# Mediation..



## working_together (Oct 16, 2011)

My ex and I had our first session of mediation yesterday. We remained quite civil for the duration of the meeting, which is different for us. I guess after 8 months, things are settling down between the two of us, and we are adjusting to our new lives...a good thing.

ok, so, my kids are primarily residing with me, while they spend weekends with their dad. He would like 50 50 without adjusting the kids weekly stay at my house, he wants to add extra time during the year to make up his 50, I'm fine with that. I earn more money than him, and I have agreed to pay for all costs that pertain to the children's needs, and have done so for the past 8 months. 

My question is, if I pay for all their costs, including after school care, can I not put them down as dependents on my income tax? I'm wondering if he claims 50 percent time with them, it kind of messes with my income tax, apparently there is a part where you fill out custody agreement etc. I don't think it would be fair that each of us claim one child when I pay for everything.

I'm Canadian btw.


----------



## 06Daddio08 (Jul 26, 2012)

working_together said:


> My ex and I had our first session of mediation yesterday. We remained quite civil for the duration of the meeting, which is different for us. I guess after 8 months, things are settling down between the two of us, and we are adjusting to our new lives...a good thing.
> 
> ok, so, my kids are primarily residing with me, while they spend weekends with their dad. He would like 50 50 without adjusting the kids weekly stay at my house, he wants to add extra time during the year to make up his 50, I'm fine with that. I earn more money than him, and I have agreed to pay for all costs that pertain to the children's needs, and have done so for the past 8 months.
> 
> ...

**Supplied material:**

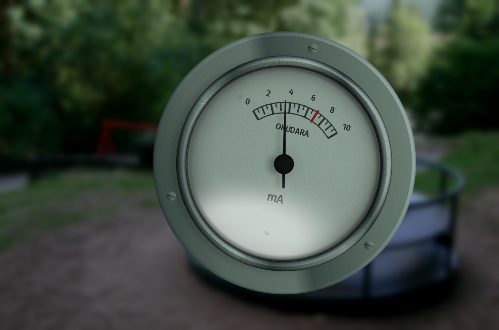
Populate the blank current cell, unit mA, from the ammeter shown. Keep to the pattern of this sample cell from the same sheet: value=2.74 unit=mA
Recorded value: value=3.5 unit=mA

**Problems to work on:**
1. Repeat the passage of the mediation thread between "My question is, if" and "(Jul 26, 2012)", inclusive, word for word.
2. Pick up the mediation thread right after its last sentence and keep writing it.
The lines have no connection to the mediation thread.

**Results in order:**
1.
My question is, if I pay for all their costs, including after school care, can I not put them down as dependents on my income tax? I'm wondering if he claims 50 percent time with them, it kind of messes with my income tax, apparently there is a part where you fill out custody agreement etc. I don't think it would be fair that each of us claim one child when I pay for everything.

I'm Canadian btw.


----------



## 06Daddio08 (Jul 26, 2012)

2.
I do not know the legal aspect of it, but I don't understand why you agree to cover the costs of everything rather than split them up if you're worried about the income tax.

I don't think it would be fair to base the time spent between the parents because of how income tax would be done.

I'm also Canadian .. 7 months in and unfortunately we are not on good terms when it comes to our legal obligations.

She hasn't given me a DIME in payback for the money I've spent on the kids. I'm talking about necessities like new clothing for winter, winter cloths in general .. shoes / boots etc.

Probably put in $300 in clothing so far this month for the winter along with another $50 today .. think she is even offering to pay? No.

Hell, I'm having to get her served now because she won't even pay a decent % of the daycare (all I'm asking for is 35% because of our income difference ..).

If you guys are doing shared custody, at 50/50 then why not base everything off of the legal standard? The difference in income would give the % required for both of you to pay and leave it at that.

Then again, maybe the mediator let you guys know a few things to help you along that I'm not aware of ... we also never got to mediation because she has yet (from my knowledge) to take the government course!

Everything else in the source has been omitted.